EXERCISE BRIEF:
Whenever a line carries the word "format", pull it out of the entries.

Hardware design source data
● ● ● ●

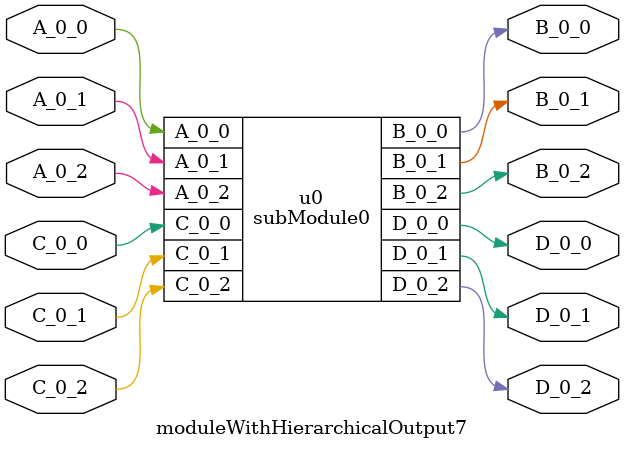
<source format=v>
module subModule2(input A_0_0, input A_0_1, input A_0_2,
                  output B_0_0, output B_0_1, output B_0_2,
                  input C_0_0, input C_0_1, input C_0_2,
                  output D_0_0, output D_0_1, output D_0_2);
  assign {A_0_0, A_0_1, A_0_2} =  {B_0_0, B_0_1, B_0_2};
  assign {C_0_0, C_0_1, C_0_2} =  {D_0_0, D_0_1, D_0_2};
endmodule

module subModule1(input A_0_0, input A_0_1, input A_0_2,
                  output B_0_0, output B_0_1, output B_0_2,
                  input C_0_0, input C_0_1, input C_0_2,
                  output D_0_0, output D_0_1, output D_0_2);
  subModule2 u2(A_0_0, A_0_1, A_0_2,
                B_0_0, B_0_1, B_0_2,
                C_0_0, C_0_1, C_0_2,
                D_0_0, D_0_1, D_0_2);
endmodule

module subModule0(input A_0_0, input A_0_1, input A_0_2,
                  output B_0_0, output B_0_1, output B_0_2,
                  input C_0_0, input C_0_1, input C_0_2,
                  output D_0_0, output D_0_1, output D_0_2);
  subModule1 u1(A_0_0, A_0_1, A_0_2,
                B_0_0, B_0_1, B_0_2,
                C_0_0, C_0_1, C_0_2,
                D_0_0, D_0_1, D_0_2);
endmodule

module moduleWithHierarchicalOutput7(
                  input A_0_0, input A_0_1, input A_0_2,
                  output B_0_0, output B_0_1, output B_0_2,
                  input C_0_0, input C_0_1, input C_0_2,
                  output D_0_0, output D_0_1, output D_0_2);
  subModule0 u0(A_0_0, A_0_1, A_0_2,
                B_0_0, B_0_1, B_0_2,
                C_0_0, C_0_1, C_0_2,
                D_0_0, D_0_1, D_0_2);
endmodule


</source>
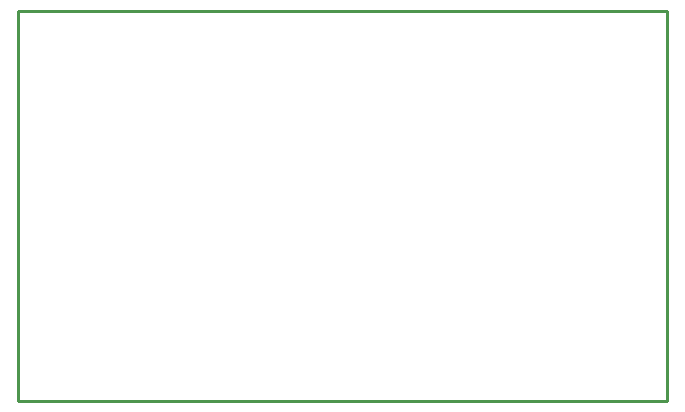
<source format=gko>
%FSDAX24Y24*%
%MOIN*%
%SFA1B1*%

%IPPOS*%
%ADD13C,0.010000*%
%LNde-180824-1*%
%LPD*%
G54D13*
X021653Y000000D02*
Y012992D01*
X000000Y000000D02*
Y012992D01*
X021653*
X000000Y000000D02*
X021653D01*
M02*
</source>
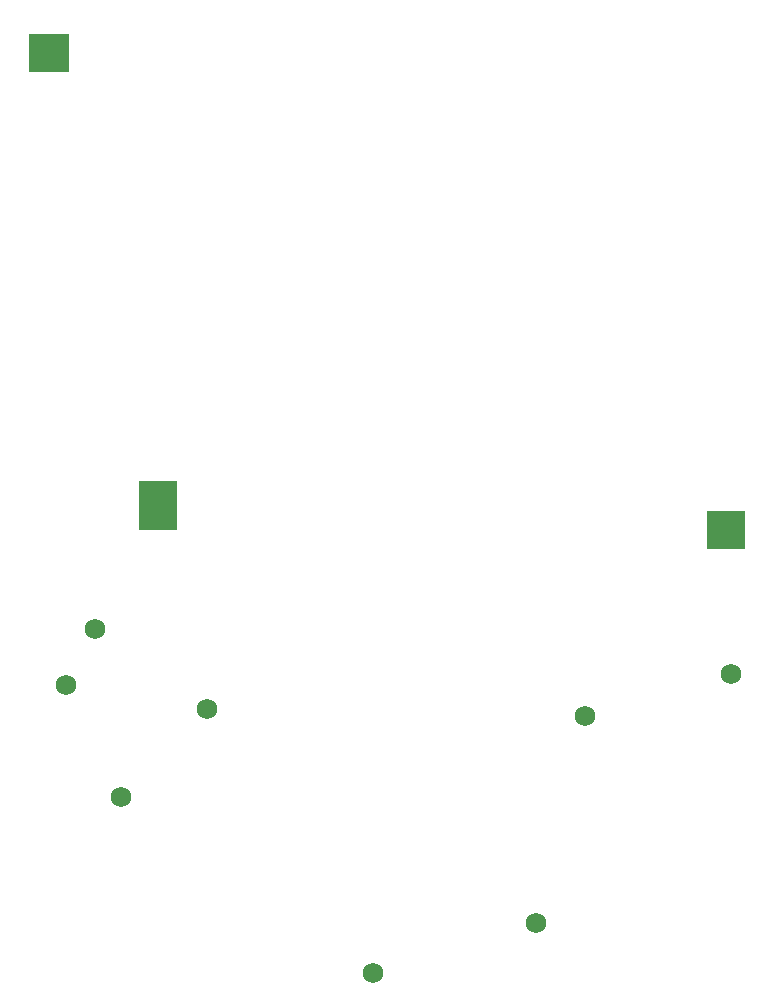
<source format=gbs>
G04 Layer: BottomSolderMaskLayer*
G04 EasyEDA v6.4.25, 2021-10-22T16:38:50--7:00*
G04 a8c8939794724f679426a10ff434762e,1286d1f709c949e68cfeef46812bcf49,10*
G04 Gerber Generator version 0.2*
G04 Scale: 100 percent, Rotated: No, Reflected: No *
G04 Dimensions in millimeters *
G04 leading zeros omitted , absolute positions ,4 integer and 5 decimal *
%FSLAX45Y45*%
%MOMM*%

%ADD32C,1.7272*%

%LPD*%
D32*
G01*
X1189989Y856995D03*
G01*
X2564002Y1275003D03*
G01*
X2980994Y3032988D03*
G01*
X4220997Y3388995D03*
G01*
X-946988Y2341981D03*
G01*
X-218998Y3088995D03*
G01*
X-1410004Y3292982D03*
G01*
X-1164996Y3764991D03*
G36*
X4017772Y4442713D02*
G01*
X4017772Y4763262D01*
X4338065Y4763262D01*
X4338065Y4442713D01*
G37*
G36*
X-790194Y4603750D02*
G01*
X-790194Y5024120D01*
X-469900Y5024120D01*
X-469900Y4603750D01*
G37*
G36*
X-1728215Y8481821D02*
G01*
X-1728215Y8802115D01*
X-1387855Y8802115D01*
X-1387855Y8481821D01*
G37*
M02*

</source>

● ● ● ●

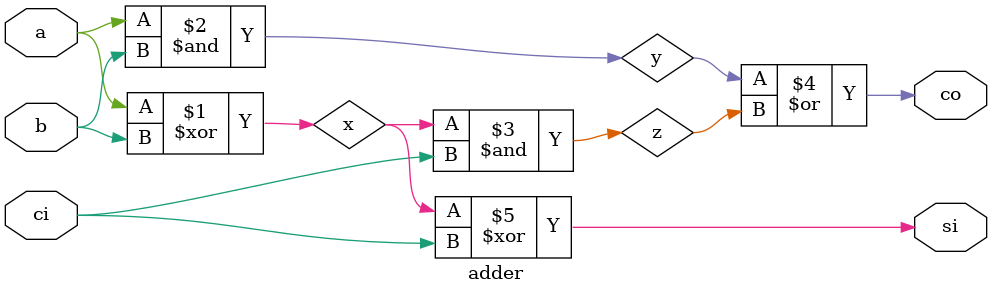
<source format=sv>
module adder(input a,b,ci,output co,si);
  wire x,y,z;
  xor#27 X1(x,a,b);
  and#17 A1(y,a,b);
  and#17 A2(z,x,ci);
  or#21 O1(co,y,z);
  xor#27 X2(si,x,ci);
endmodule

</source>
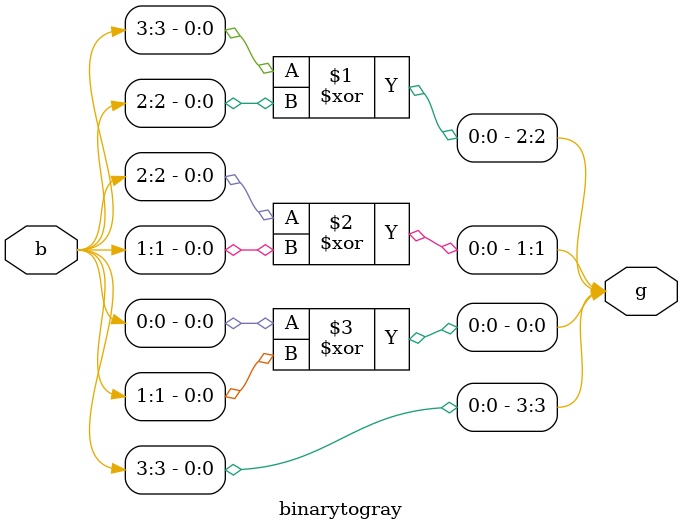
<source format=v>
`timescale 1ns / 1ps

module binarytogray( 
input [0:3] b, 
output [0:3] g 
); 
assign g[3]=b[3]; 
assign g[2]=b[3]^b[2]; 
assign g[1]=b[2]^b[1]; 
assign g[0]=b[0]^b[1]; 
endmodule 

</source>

● ● ● ●

PROBLEM SOLUTION:
<source format=v>
<source format=gko>
<source format=gbs>
<source format=sv>
<source format=v>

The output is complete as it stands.